Actually YAML doesn't eval at all. The injection vector was YAML loading an 
arbitrary ruby type which evals a string property.

I imagine loading a StructedThingy that eval'd one of its properties when 
constructed in Haskell would also yield the same vector.

The only design flaw was in allowing YAML user input, parsing it in a way 
that allowed materialising arbitrary types.

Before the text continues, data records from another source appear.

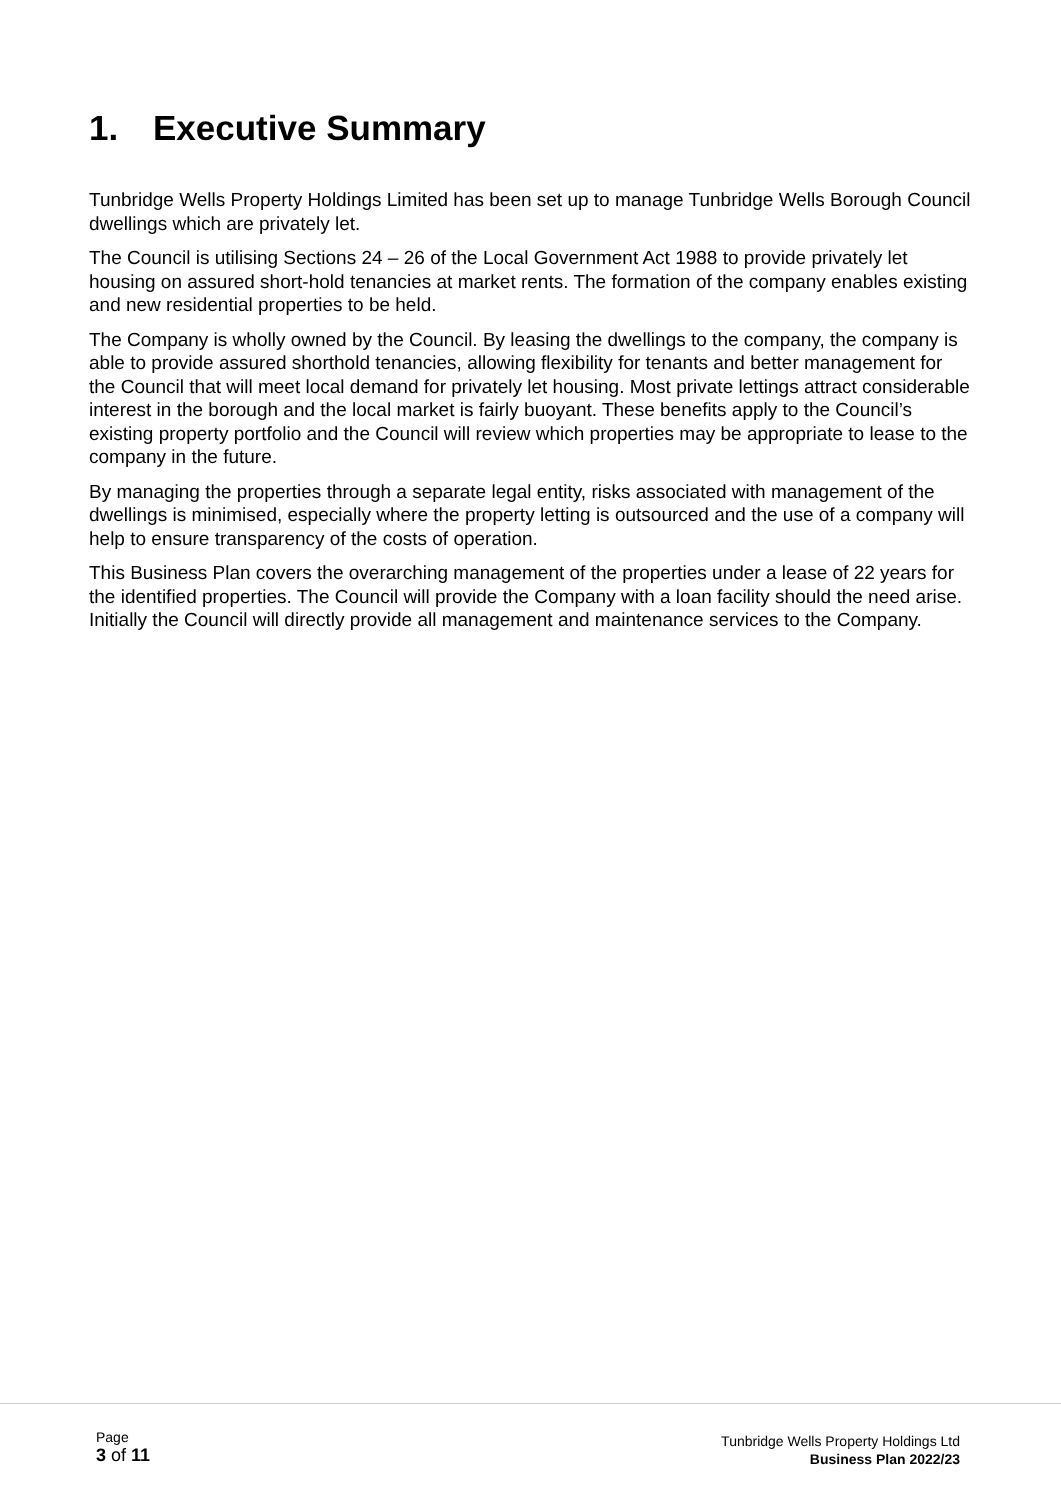1. Executive Summary
Tunbridge Wells Property Holdings Limited has been set up to manage Tunbridge Wells Borough Council dwellings which are privately let.
The Council is utilising Sections 24 – 26 of the Local Government Act 1988 to provide privately let housing on assured short-hold tenancies at market rents. The formation of the company enables existing and new residential properties to be held.
The Company is wholly owned by the Council. By leasing the dwellings to the company, the company is able to provide assured shorthold tenancies, allowing flexibility for tenants and better management for the Council that will meet local demand for privately let housing. Most private lettings attract considerable interest in the borough and the local market is fairly buoyant. These benefits apply to the Council’s existing property portfolio and the Council will review which properties may be appropriate to lease to the company in the future.
By managing the properties through a separate legal entity, risks associated with management of the dwellings is minimised, especially where the property letting is outsourced and the use of a company will help to ensure transparency of the costs of operation.
This Business Plan covers the overarching management of the properties under a lease of 22 years for the identified properties. The Council will provide the Company with a loan facility should the need arise. Initially the Council will directly provide all management and maintenance services to the Company.
Page
3 of 11
Tunbridge Wells Property Holdings Ltd
Business Plan 2022/23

On Saturday, February 9, 2013 1:24:36 PM UTC+11, Mark Wotton wrote:
>
> On Sat, Feb 9, 2013 at 1:12 PM, Nicholas Jefferson 
> <[email protected] <javascript:>> wrote: 
> >> The point of what I wrote is that you cannot run arbitrary code, 
> >> because the type system forbids it. 
> > 
> > 
> > I can see how you could think that. You are wrong, however. 
> > 
> > Haskell can run arbitrary code [1], because the type system does not 
> forbid 
> > it. 
> > 
> > [1] 
> > 
> http://hackage.haskell.org/packages/archive/plugins/1.5.1.3/doc/html/System-Eval-Haskell.html
>  
>
> Let us examine this type: 
>
>   eval :: Typeable a => String -> [Import] -> IO (Maybe a) 
>
> now, if you were to call eval on an arbitrary string, you would indeed 
> be running that code. 
>
> HOWEVER 
>
> in the context I mentioned, our putative parser had type 
>
>   parseThingy :: String -> Maybe StructuredThingy 
>
> parseThingy _cannot_ call eval, because eval has a type that ends with 
> IO (Maybe a). This is globally proven, unless you explicitly turn off 
> SafeHaskell, import System.IO.Unsafe, and deliberately call 
> unsafePerformIO, which in Haskell terms is the equivalent of Bruce 
> Willis's sandwich board scene in Die Hard With a Vengeance. This has 
> to be in library or app code, too: the attacker doesn't get to dictate 
> this. 
>
> What I hope I have shown here is that the ability to constrain 
> yourself locally is powerful, useful, and pretty much absent in Ruby. 
>
> cheers 
> mark 
>
> -- 
> A UNIX signature isn't a return address, it's the ASCII equivalent of a 
> black velvet clown painting. It's a rectangle of carets surrounding a 
> quote from a literary giant of weeniedom like Heinlein or Dr. Who.